■ **Data segment**:
※ ※ ※

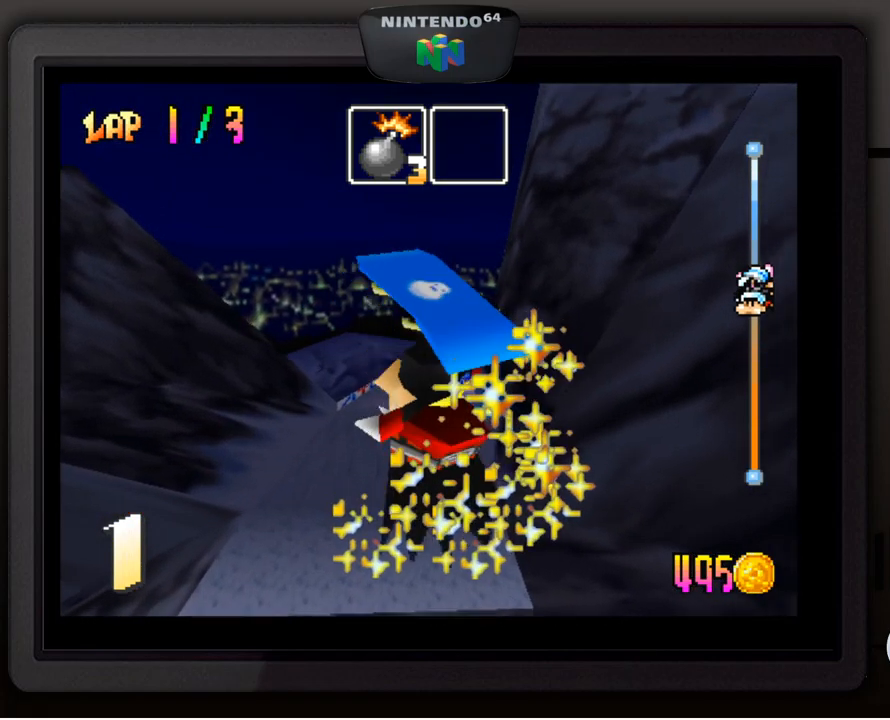
{"buttons": [], "left_stick": "center", "events": [[100, "left_stick", "center"], [250, "C_RIGHT", "down"], [400, "C_RIGHT", "up"]]}
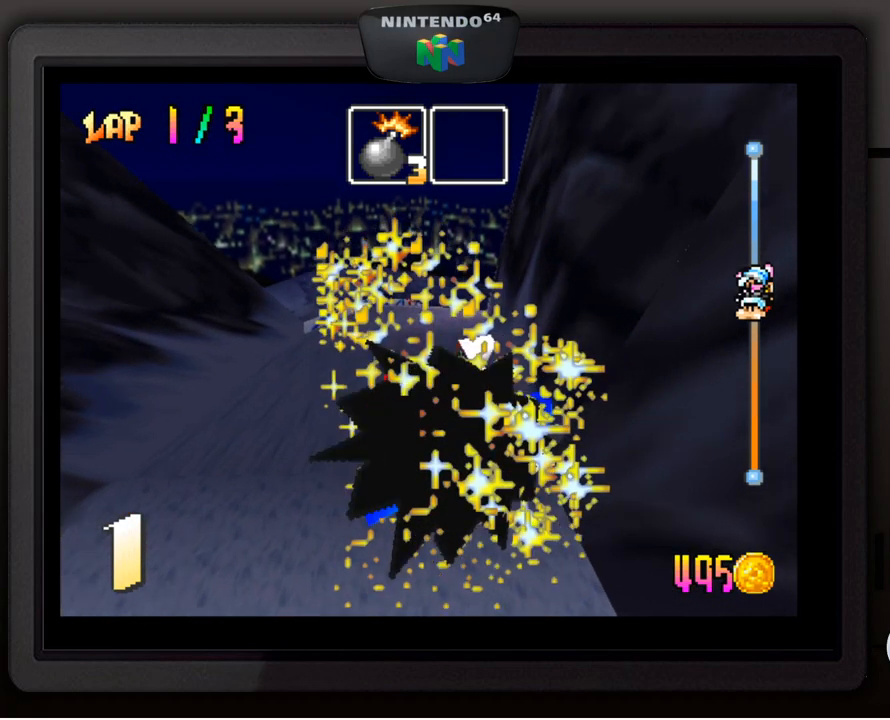
{"buttons": [], "left_stick": "center", "events": []}
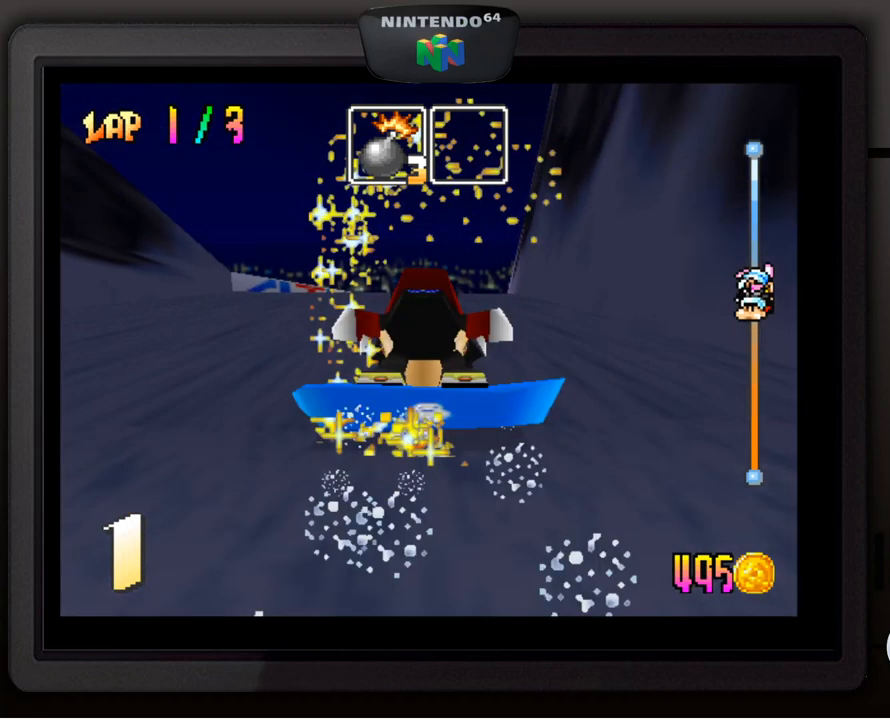
{"buttons": [], "left_stick": "center", "events": []}
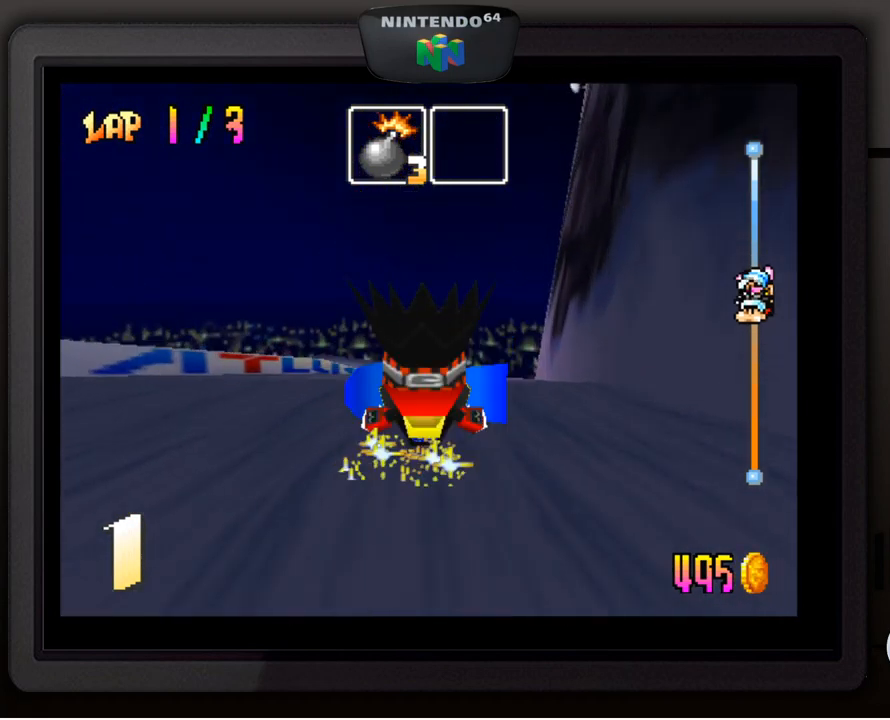
{"buttons": ["A"], "left_stick": "center", "events": [[484, "A", "down"]]}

※ ※ ※

■ **Instructions to follow**:
Once the images are removed, print the remaining data exactly as it appears above.

■ **Result**:
{"buttons": [], "left_stick": "center", "events": [[100, "left_stick", "center"], [250, "C_RIGHT", "down"], [400, "C_RIGHT", "up"]]}
{"buttons": [], "left_stick": "center", "events": []}
{"buttons": [], "left_stick": "center", "events": []}
{"buttons": ["A"], "left_stick": "center", "events": [[484, "A", "down"]]}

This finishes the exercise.